The reason for this drop is not farfetched; Carvana's chances of declaring bankruptcy are increasing. Their balance sheet shows that Carvana has taken out loans regularly to fund its losses and expansion goals. One doesn't need a financial prophet to say that this company will likely run out of cash by the end of 2023, and there is no hint yet of a potential financial inflow.
ANALYST DOWNGRADE
In pre-open trading on Wednesday, shares of Carvana Co. (CVNA) dropped 30% after Wedbush analysts downgraded the stock to Underperform, because of bankruptcy fears.
Nat Schindler, a Bank of America Securities analyst, downgraded the stock to neutral from buy and reduced his price target to $10 from $43. As a result, the stock dropped by up to 7.5% on Friday. Schindler's rating and remarks are another analyst downgrade. These are the most recent setback for Carvana's stock, which has recently had several analyst downgrades. His downgrading of the stock comes shortly after Moody's last week downgraded Carvana's debt rating to negative.
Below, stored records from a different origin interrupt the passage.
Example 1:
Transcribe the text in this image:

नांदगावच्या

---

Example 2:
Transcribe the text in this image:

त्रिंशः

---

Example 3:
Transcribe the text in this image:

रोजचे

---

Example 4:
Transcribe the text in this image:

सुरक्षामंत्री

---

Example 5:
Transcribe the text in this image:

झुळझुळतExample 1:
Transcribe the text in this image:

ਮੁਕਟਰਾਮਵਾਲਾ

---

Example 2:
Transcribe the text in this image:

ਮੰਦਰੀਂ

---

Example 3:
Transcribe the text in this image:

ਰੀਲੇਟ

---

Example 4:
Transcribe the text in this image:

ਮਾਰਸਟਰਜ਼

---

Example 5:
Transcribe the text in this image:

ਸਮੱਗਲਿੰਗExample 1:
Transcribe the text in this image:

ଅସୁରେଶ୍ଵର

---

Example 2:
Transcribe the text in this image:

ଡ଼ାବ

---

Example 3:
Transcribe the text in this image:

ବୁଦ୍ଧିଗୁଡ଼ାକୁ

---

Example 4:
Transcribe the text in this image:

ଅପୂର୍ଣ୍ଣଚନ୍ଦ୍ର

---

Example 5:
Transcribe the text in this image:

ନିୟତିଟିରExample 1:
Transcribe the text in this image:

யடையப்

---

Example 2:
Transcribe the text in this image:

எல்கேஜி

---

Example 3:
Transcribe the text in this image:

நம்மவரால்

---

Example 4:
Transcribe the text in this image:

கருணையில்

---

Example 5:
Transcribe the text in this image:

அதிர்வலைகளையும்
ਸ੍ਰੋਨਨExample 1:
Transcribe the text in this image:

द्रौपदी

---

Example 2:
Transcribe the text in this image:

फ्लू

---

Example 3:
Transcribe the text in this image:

Over the course of weeks, they've been numerous downgrades on this stock. This has tremendously affected the stock price of this online market car dealing company.
MISERABLE Q3 2022 EARNINGS REPORT
Current reports suggest that the used car price decline has worsened the company's precarious financial situation. This has led the online vehicle vendor to report yet another terrible quarter. Even though shares that once traded for $370 are now only trading for less than $13, there still appears to be the possibility of further fall soon.
Here's how Carvana performed, Loss per share: $2.67 and Revenue: $3.39 billion
Carvana saw a decline in all marketing sectors of its business compared to YOY. Notably, a 31 per cent loss in gross profit is huge, in my opinion, for a company like Carvana and a reduction in car fleets to 102,570 automobiles. Its retail unit sales fell 8% from the third quarter of 2021, while gross profit per unit a key indicator often followed by investors—fell by more than $1,100 to $3,500.
These results are likely to get worse.